Stored data entries:
--- START ---
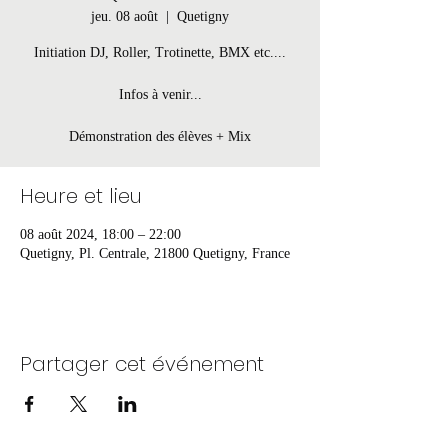
jeu. 08 août
  |  
Quetigny
Initiation DJ, Roller, Trotinette, BMX etc....
Infos à venir...
Démonstration des élèves + Mix
Heure et lieu
08 août 2024, 18:00 – 22:00
Quetigny, Pl. Centrale, 21800 Quetigny, France
Partager cet événement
--- END ---
■ **Your assignment**
Repeat the text of every entry above word for word and line for line, leaving out the pictures.

■ **Written response**
jeu. 08 août
  |  
Quetigny
Initiation DJ, Roller, Trotinette, BMX etc....
Infos à venir...
Démonstration des élèves + Mix
Heure et lieu
08 août 2024, 18:00 – 22:00
Quetigny, Pl. Centrale, 21800 Quetigny, France
Partager cet événement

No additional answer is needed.